In this case, hosts that have `environment: testing` set in the `mappings.yaml`
will be assigned the `testing` environment and they'll use the
`coreos-cloud-config.yaml.slc` template from the `env_overrides/testing
directory`, while the rest of the templates will be served from the base
directory. Everything except `mappings.yaml` can be put in `env_overrides/$env`
preserving the path.

The way this works, considering that **Shoelaces** is mostly stateless, is by
setting different `baseURL` depending on the environment set. Normal requests
would get `baseURL` set to `http://$shoelaces_host:$port` while an environment
request will have `http://$shoelaces_host:$port/env/$environment_name/`


*CORNER CASES*: It is not possible to boot a host in a non default environment
unless there is a main iPXE script in the respective override directory.
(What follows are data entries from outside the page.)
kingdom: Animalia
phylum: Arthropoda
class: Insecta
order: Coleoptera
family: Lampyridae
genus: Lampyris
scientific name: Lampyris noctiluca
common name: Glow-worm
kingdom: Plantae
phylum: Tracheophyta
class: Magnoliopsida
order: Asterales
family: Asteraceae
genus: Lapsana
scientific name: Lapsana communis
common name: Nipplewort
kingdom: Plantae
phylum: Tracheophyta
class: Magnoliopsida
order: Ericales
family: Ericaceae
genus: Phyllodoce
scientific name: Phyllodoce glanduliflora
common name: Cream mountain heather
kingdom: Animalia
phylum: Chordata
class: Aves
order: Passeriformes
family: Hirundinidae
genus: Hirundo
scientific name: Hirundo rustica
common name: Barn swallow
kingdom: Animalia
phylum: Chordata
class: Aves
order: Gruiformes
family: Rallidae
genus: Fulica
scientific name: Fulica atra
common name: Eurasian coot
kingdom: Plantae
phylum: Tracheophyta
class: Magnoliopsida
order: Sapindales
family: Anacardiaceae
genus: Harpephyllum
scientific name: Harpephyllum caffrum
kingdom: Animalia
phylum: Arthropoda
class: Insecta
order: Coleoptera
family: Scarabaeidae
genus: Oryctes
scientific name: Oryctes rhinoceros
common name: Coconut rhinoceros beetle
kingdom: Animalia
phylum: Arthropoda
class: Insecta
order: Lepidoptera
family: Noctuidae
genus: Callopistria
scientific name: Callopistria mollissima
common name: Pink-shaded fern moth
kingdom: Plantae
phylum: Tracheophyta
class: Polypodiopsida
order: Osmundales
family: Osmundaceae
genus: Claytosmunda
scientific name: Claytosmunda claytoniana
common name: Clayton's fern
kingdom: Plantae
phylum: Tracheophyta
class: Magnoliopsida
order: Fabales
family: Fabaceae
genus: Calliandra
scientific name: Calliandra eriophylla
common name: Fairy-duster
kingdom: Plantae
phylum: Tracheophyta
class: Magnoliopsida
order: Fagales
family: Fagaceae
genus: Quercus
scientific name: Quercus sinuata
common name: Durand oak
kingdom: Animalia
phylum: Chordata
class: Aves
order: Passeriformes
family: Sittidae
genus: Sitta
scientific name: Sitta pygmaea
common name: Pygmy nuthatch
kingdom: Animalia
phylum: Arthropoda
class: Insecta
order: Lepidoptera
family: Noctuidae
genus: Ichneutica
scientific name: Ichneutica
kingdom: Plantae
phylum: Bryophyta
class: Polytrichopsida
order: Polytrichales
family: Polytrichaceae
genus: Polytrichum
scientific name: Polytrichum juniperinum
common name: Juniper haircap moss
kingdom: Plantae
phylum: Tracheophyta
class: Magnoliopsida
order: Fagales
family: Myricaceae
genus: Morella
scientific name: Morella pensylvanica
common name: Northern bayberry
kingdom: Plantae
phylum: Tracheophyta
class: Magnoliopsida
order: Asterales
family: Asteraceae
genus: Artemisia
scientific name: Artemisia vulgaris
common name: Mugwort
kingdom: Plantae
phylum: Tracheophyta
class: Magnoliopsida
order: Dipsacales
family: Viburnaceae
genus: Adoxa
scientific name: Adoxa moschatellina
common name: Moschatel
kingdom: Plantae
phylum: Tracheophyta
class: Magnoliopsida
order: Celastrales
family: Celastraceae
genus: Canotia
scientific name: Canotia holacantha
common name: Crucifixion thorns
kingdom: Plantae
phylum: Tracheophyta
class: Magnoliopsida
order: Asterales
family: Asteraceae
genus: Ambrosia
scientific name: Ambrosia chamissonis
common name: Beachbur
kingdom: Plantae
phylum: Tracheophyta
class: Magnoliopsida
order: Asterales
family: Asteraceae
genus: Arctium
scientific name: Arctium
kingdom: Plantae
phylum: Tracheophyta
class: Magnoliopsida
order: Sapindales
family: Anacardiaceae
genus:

This
means /ipxemenu will only present default and non-default **iPXE** entry points,
and if you have a template that's included later in the boot process as an
override you won't be able to select it.

## Contributing

Contributions to Shoelaces are very welcome! Take into account the following
guidelines:

* [File an issue](https://github.com/thousandeyes/shoelaces/issues) if you find
  a bug or, even better, contribute with a pull request.
* We have a bunch of integration tests that can be run by executing `make test`.
  Ensure that all test pass before submitting your pull request.
* We are using [dep](https://golang.github.io/dep/) for managing the
  dependencies of this project. If your contribution adds a new dependency (not
  recommended, but sometimes there isn't other way), please update dep files and
  vendor directory
  [accordingly](https://golang.github.io/dep/docs/daily-dep.html#adding-a-new-dependency).